Stated goal A>
List the rows of drawing differences as a numbered list, from the row that contains "text at (769, 683)" through the row that contains "line at (49, 1772): solid -> dashed", inclusive, and omit any blank lines.

Source passage>
The theory of ‘Positivism’ is one of the bases of International Law which says that the law is what exists as contrast to the law that ought to be. It relies on the actual practice of the States and declares that the will of State is the main source of International law, the validity of which lies on the fact that the States have consented to them. The concept of the will of nation was first propounded by the German philosopher Hegel. It was developed by the Italian Jurist Anzilotti according to whom the pacta sunt servanda (agreements must be kept) is the supreme principle of International Law. This principle is enshrined in Article 26 of the Vienna Convention on the Law of Treaties, 1969. It provides, “Every Treaty in force is binding upon the parties to it and must be performed by them in good faith”. The basis to the international adjudication is the consent of the parties to the dispute. This consent gives rise to certain obligations of a legal character to comply with the judgments and refusal to the same is ipso facto a breach of international legal obligations.

Information provided>

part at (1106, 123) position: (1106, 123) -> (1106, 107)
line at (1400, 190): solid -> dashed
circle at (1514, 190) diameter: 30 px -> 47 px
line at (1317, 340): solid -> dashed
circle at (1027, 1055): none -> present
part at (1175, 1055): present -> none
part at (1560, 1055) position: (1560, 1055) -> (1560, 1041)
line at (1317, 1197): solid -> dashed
---
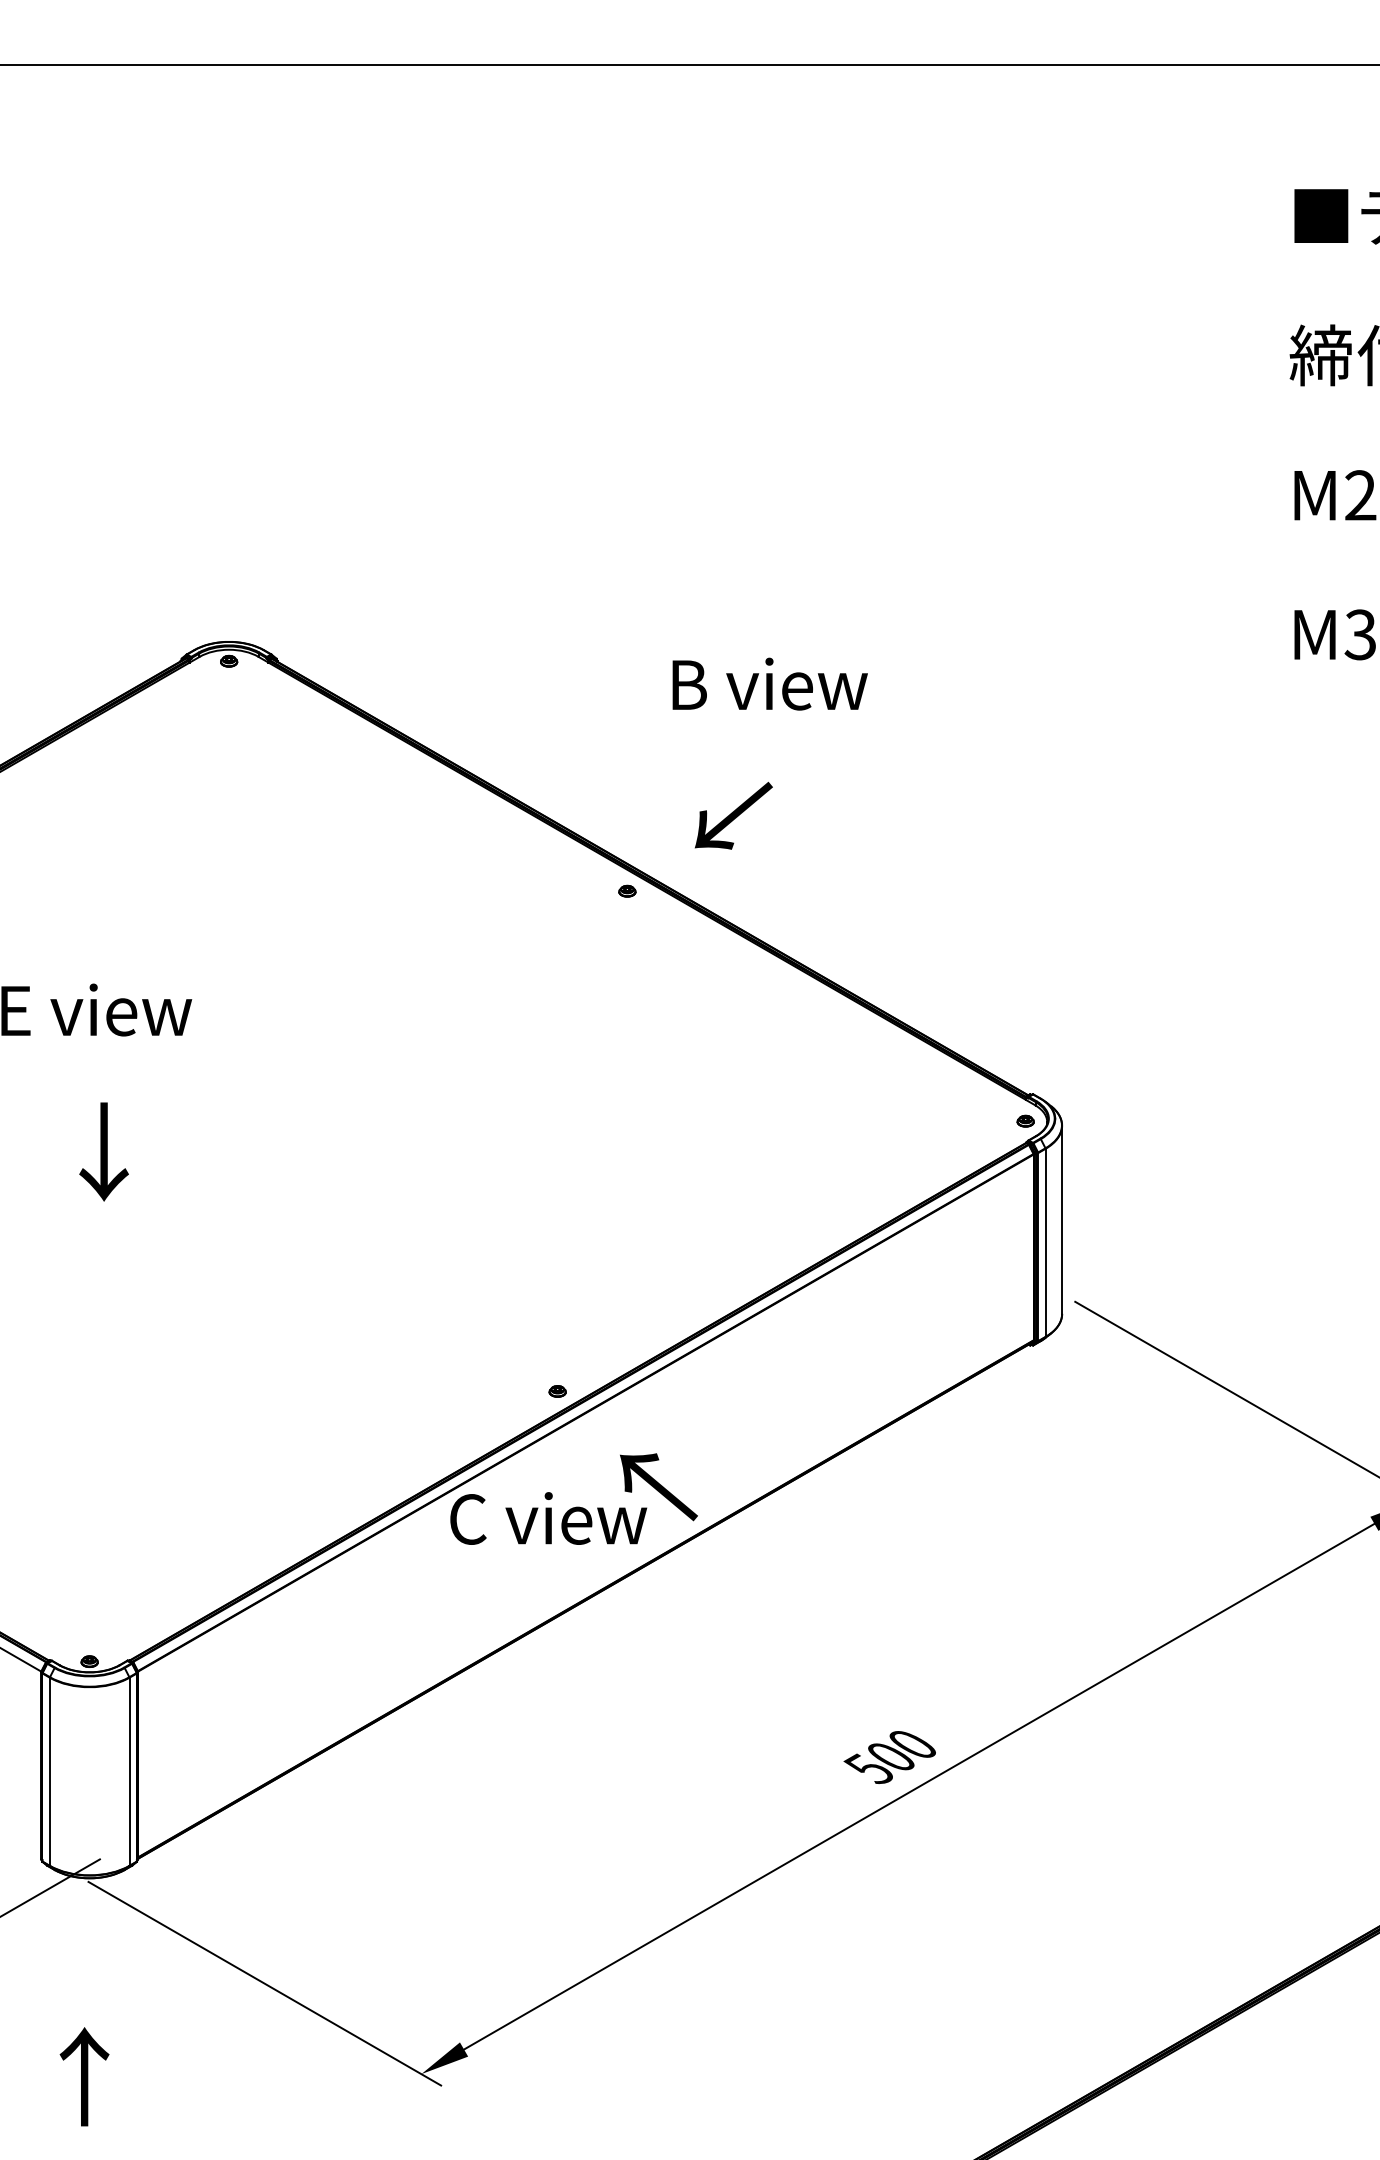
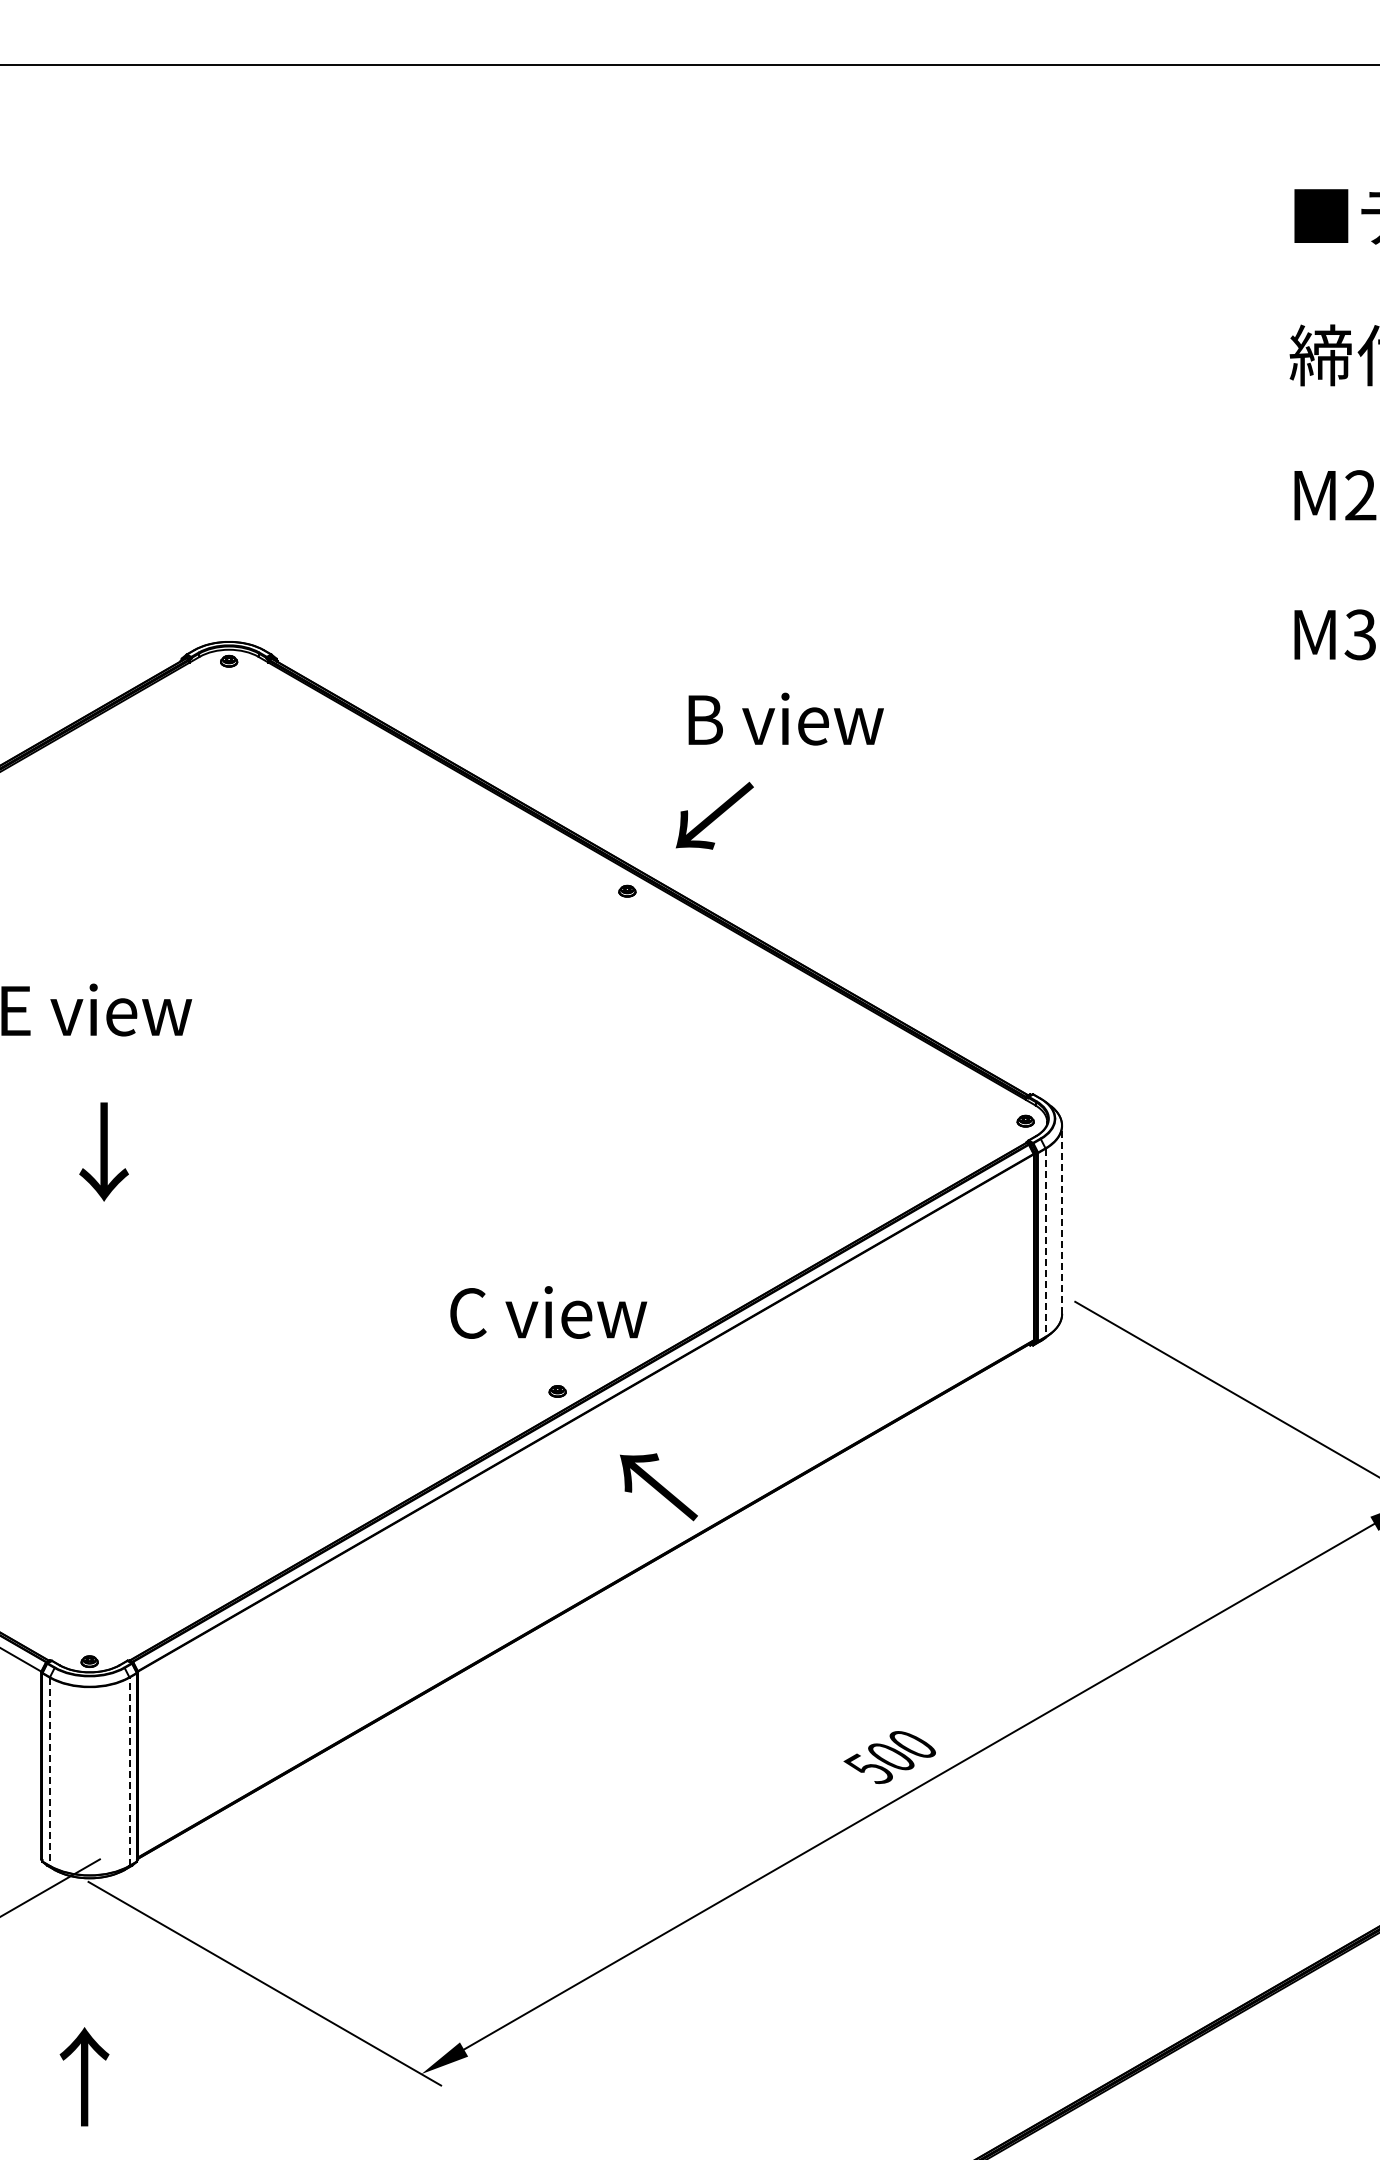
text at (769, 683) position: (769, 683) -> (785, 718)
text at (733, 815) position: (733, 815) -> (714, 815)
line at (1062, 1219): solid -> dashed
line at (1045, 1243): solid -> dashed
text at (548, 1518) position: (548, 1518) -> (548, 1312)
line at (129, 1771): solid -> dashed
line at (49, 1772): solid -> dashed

Stated goal B>
Continue the passage on positivism in international law from its last sentence.

Result A>
1. text at (769, 683) position: (769, 683) -> (785, 718)
2. text at (733, 815) position: (733, 815) -> (714, 815)
3. line at (1062, 1219): solid -> dashed
4. line at (1045, 1243): solid -> dashed
5. text at (548, 1518) position: (548, 1518) -> (548, 1312)
6. line at (129, 1771): solid -> dashed
7. line at (49, 1772): solid -> dashed

Result B>
The first universal affirmation of these propositions in modem history was in Article 2 (2) of the UN Charter. It reads, “All Members, in order to ensure to all of them the rights and benefits resulting from membership, shall fulfill in good faith the obligations assumed by them in accordance with the present Charter”. One of these fundamental obligations is the obligation to carry out the judgments of the International Court of Justice (ICJ) under Article 94 (1) of the UN Charter, which stipulates that “Each Member of the United Nations undertakes to comply with the decisions of the ICJ in any case to which it is a party”. The phraseology of this provision contains a treaty stipulation underpinning the obligations already placed upon the States concerned by a more general application of the principle of pacta sunt servanda.

Pakistan in the Kulbhusan Jadhav case did not refuse the consent to the adjudication by ICJ in this dispute. The jurisdiction of the ICJ is based on the consent of sovereign States under Articles 35, 36 or 37 of the Statute of the Court. In legal doctrine, it is axiomatic that a consensual reference to international judicial bodies implies that a judicial decision is binding upon the parties to the litigation and consequently must be carried out in good faith. Pakistan had set up its argument that the ICJ does not have the jurisdiction on this case in view of Article (vi) of the 2008 agreement between India and Pakistan regarding counselor access which says “in case of arrest, detention or sentence made on political or security grounds, each side may examine the case on its merit”.

The Indian plea was that the standard for determining need not satisfy itself, while granting provisional measures, that it has jurisdiction. Indian counsel Harish Salve cited numerous cases on compulsory jurisdiction of ICJ and multiplicity of agreements/ conventions under which compulsory jurisdiction can be invoked. Bilateral agreement on Consular Access between India and Pakistan entered into in 2008 was stated to be irrelevant in this instant case. India does not rely on this agreement and does not need to. It relies solely on the Vienna Convention. Pakistan said it would consider granting consular access if India assists in investigation. This was countered by India as an untenable position under the Convention.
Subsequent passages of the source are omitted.